Reproduce every line of the material below verbatim, changing nothing.

'''

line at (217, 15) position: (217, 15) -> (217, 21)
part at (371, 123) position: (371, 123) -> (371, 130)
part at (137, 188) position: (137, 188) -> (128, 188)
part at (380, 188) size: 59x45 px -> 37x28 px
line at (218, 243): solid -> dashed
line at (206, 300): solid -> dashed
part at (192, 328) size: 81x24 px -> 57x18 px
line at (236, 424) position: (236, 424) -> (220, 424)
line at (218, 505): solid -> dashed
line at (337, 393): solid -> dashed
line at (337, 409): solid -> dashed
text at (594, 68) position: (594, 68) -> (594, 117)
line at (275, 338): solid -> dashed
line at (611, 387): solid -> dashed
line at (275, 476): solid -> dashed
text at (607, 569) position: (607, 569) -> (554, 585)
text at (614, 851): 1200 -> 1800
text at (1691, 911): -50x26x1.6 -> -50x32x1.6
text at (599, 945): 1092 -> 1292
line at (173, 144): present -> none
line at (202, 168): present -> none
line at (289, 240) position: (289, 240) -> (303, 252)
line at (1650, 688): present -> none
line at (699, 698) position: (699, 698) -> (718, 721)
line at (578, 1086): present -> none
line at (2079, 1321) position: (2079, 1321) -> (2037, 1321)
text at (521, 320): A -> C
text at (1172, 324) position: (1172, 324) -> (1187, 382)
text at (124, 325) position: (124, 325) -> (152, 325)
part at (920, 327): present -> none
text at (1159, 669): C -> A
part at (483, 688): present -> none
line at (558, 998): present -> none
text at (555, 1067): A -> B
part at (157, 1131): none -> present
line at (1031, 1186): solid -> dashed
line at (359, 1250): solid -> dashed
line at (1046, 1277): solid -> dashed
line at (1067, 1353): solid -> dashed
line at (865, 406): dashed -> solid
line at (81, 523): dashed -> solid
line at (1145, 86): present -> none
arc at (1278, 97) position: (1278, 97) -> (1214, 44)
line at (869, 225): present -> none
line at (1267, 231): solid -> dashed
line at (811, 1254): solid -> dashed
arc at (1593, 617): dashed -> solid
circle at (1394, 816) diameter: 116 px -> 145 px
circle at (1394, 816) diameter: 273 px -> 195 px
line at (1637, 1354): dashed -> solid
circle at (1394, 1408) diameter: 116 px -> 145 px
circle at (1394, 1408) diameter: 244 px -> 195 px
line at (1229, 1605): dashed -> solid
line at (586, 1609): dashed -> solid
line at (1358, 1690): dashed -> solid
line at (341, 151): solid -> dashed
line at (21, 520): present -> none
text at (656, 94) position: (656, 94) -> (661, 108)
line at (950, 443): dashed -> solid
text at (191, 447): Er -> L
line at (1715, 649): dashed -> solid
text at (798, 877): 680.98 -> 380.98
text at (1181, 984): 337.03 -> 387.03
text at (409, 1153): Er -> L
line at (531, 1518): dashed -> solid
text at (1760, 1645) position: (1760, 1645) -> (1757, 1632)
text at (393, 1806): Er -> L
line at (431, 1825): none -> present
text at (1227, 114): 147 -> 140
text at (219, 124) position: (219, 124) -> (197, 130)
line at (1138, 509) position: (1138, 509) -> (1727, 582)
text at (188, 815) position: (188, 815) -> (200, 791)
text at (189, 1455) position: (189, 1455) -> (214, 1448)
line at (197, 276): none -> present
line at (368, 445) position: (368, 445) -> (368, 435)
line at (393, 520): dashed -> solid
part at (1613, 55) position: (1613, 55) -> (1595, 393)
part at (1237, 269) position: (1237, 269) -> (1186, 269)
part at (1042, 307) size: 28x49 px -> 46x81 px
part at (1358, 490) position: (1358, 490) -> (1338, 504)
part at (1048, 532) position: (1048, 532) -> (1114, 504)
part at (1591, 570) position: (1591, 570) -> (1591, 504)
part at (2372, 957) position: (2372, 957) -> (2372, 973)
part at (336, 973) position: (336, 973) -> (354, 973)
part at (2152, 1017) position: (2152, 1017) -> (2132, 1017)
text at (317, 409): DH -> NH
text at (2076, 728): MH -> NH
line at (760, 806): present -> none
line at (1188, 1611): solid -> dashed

'''

COMPLETE ANSWER:
line at (217, 15) position: (217, 15) -> (217, 21)
part at (371, 123) position: (371, 123) -> (371, 130)
part at (137, 188) position: (137, 188) -> (128, 188)
part at (380, 188) size: 59x45 px -> 37x28 px
line at (218, 243): solid -> dashed
line at (206, 300): solid -> dashed
part at (192, 328) size: 81x24 px -> 57x18 px
line at (236, 424) position: (236, 424) -> (220, 424)
line at (218, 505): solid -> dashed
line at (337, 393): solid -> dashed
line at (337, 409): solid -> dashed
text at (594, 68) position: (594, 68) -> (594, 117)
line at (275, 338): solid -> dashed
line at (611, 387): solid -> dashed
line at (275, 476): solid -> dashed
text at (607, 569) position: (607, 569) -> (554, 585)
text at (614, 851): 1200 -> 1800
text at (1691, 911): -50x26x1.6 -> -50x32x1.6
text at (599, 945): 1092 -> 1292
line at (173, 144): present -> none
line at (202, 168): present -> none
line at (289, 240) position: (289, 240) -> (303, 252)
line at (1650, 688): present -> none
line at (699, 698) position: (699, 698) -> (718, 721)
line at (578, 1086): present -> none
line at (2079, 1321) position: (2079, 1321) -> (2037, 1321)
text at (521, 320): A -> C
text at (1172, 324) position: (1172, 324) -> (1187, 382)
text at (124, 325) position: (124, 325) -> (152, 325)
part at (920, 327): present -> none
text at (1159, 669): C -> A
part at (483, 688): present -> none
line at (558, 998): present -> none
text at (555, 1067): A -> B
part at (157, 1131): none -> present
line at (1031, 1186): solid -> dashed
line at (359, 1250): solid -> dashed
line at (1046, 1277): solid -> dashed
line at (1067, 1353): solid -> dashed
line at (865, 406): dashed -> solid
line at (81, 523): dashed -> solid
line at (1145, 86): present -> none
arc at (1278, 97) position: (1278, 97) -> (1214, 44)
line at (869, 225): present -> none
line at (1267, 231): solid -> dashed
line at (811, 1254): solid -> dashed
arc at (1593, 617): dashed -> solid
circle at (1394, 816) diameter: 116 px -> 145 px
circle at (1394, 816) diameter: 273 px -> 195 px
line at (1637, 1354): dashed -> solid
circle at (1394, 1408) diameter: 116 px -> 145 px
circle at (1394, 1408) diameter: 244 px -> 195 px
line at (1229, 1605): dashed -> solid
line at (586, 1609): dashed -> solid
line at (1358, 1690): dashed -> solid
line at (341, 151): solid -> dashed
line at (21, 520): present -> none
text at (656, 94) position: (656, 94) -> (661, 108)
line at (950, 443): dashed -> solid
text at (191, 447): Er -> L
line at (1715, 649): dashed -> solid
text at (798, 877): 680.98 -> 380.98
text at (1181, 984): 337.03 -> 387.03
text at (409, 1153): Er -> L
line at (531, 1518): dashed -> solid
text at (1760, 1645) position: (1760, 1645) -> (1757, 1632)
text at (393, 1806): Er -> L
line at (431, 1825): none -> present
text at (1227, 114): 147 -> 140
text at (219, 124) position: (219, 124) -> (197, 130)
line at (1138, 509) position: (1138, 509) -> (1727, 582)
text at (188, 815) position: (188, 815) -> (200, 791)
text at (189, 1455) position: (189, 1455) -> (214, 1448)
line at (197, 276): none -> present
line at (368, 445) position: (368, 445) -> (368, 435)
line at (393, 520): dashed -> solid
part at (1613, 55) position: (1613, 55) -> (1595, 393)
part at (1237, 269) position: (1237, 269) -> (1186, 269)
part at (1042, 307) size: 28x49 px -> 46x81 px
part at (1358, 490) position: (1358, 490) -> (1338, 504)
part at (1048, 532) position: (1048, 532) -> (1114, 504)
part at (1591, 570) position: (1591, 570) -> (1591, 504)
part at (2372, 957) position: (2372, 957) -> (2372, 973)
part at (336, 973) position: (336, 973) -> (354, 973)
part at (2152, 1017) position: (2152, 1017) -> (2132, 1017)
text at (317, 409): DH -> NH
text at (2076, 728): MH -> NH
line at (760, 806): present -> none
line at (1188, 1611): solid -> dashed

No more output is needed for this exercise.